> **What you are asked to do**: Every record must be copied exactly, except that pictures are dropped.
************
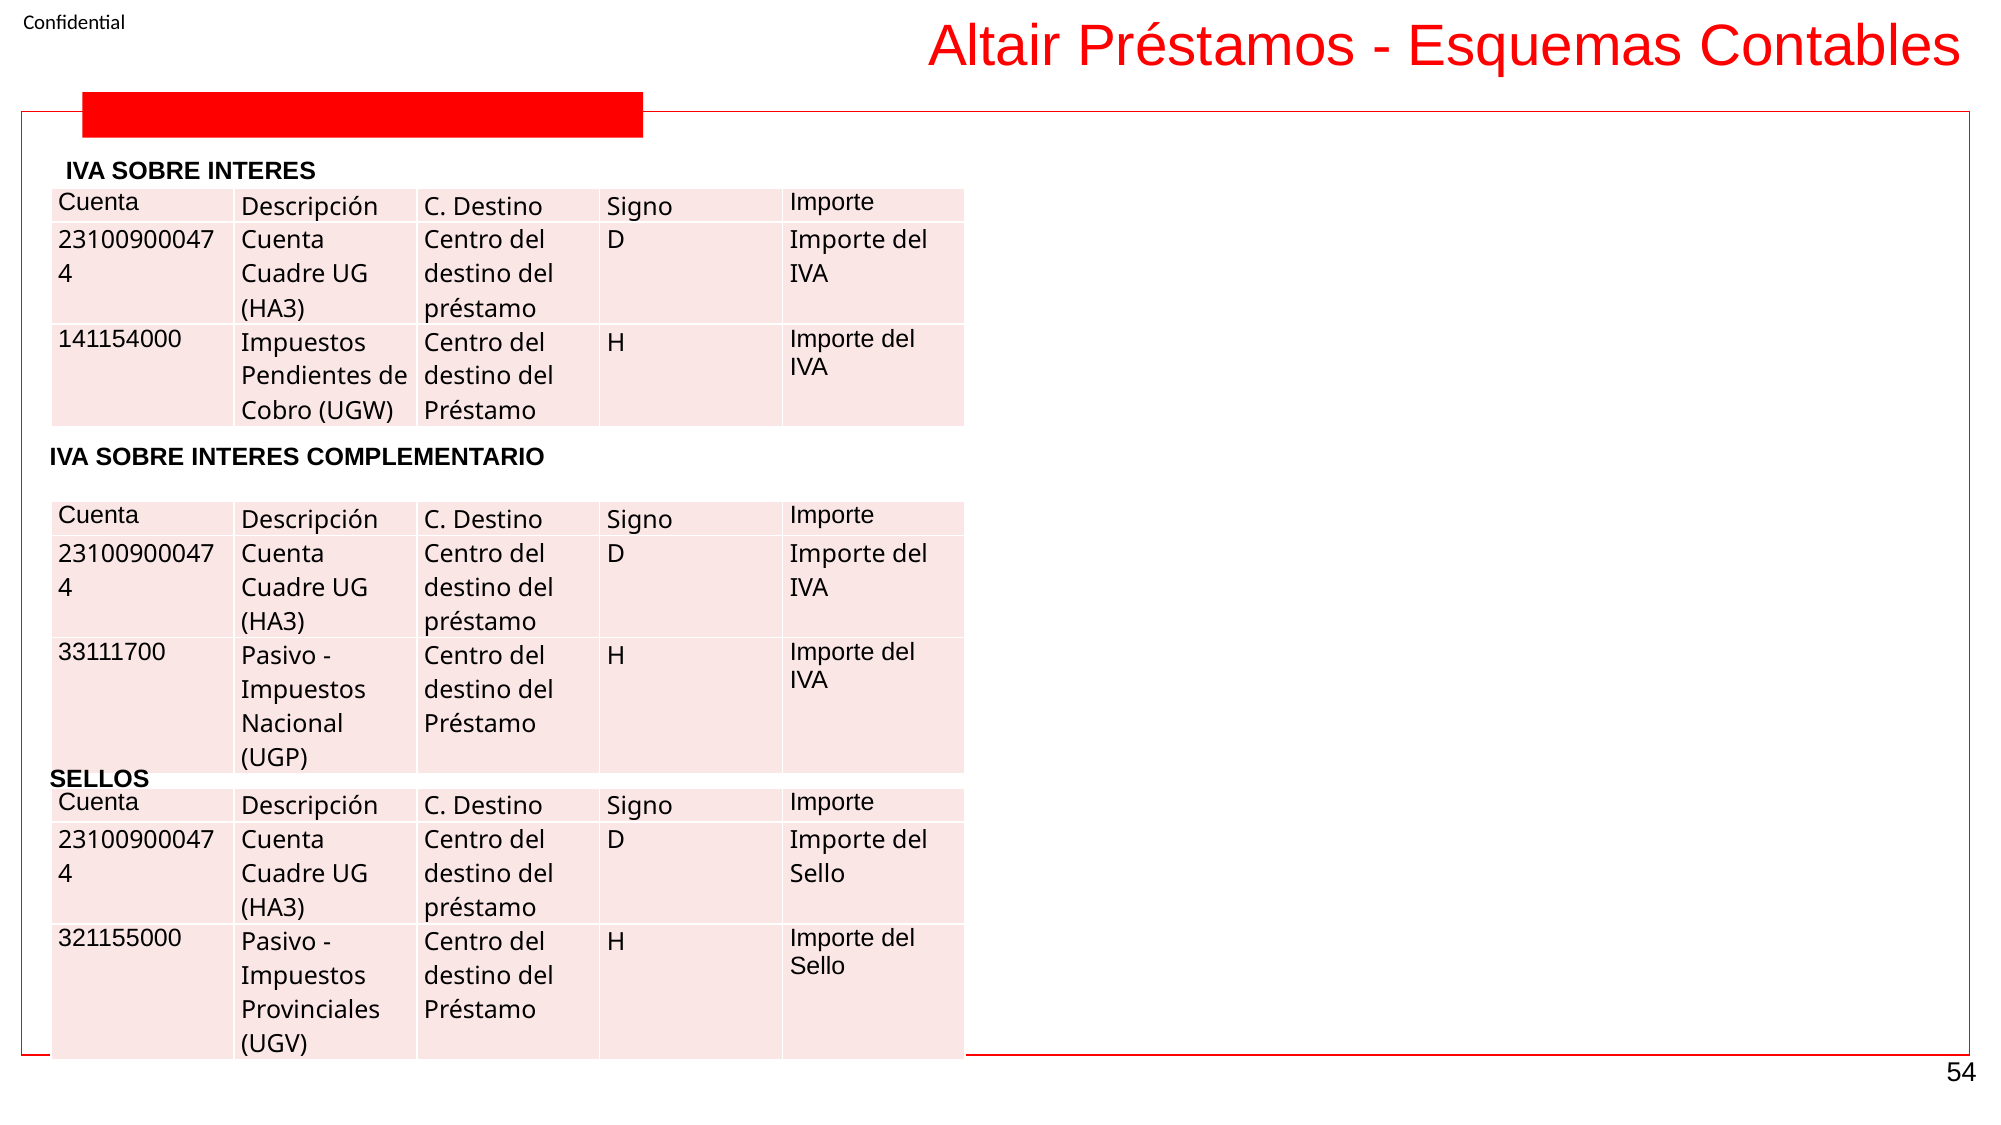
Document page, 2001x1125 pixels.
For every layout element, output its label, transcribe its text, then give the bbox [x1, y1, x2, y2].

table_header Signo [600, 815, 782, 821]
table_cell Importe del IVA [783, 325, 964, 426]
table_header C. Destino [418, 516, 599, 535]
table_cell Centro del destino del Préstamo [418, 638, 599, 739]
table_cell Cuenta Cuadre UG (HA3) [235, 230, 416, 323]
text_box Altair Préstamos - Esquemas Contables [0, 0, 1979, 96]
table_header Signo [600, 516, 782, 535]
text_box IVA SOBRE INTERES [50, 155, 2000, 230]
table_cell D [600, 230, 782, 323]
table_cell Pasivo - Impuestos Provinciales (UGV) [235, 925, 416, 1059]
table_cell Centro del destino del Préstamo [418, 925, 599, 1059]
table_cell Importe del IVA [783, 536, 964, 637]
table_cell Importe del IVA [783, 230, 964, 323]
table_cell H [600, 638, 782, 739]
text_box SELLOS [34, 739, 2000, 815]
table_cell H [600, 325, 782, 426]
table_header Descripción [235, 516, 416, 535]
************
> **Answer box**:
Document page, 2001x1125 pixels.
For every layout element, output its label, transcribe its text, then give the bbox [x1, y1, x2, y2].

table_header Signo [600, 815, 782, 821]
table_cell Importe del IVA [783, 325, 964, 426]
table_header C. Destino [418, 516, 599, 535]
table_cell Centro del destino del Préstamo [418, 638, 599, 739]
table_cell Cuenta Cuadre UG (HA3) [235, 230, 416, 323]
text_box Altair Préstamos - Esquemas Contables [0, 0, 1979, 96]
table_header Signo [600, 516, 782, 535]
text_box IVA SOBRE INTERES [50, 155, 2000, 230]
table_cell D [600, 230, 782, 323]
table_cell Pasivo - Impuestos Provinciales (UGV) [235, 925, 416, 1059]
table_cell Centro del destino del Préstamo [418, 925, 599, 1059]
table_cell Importe del IVA [783, 536, 964, 637]
table_cell Importe del IVA [783, 230, 964, 323]
table_cell H [600, 638, 782, 739]
text_box SELLOS [34, 739, 2000, 815]
table_cell H [600, 325, 782, 426]
table_header Descripción [235, 516, 416, 535]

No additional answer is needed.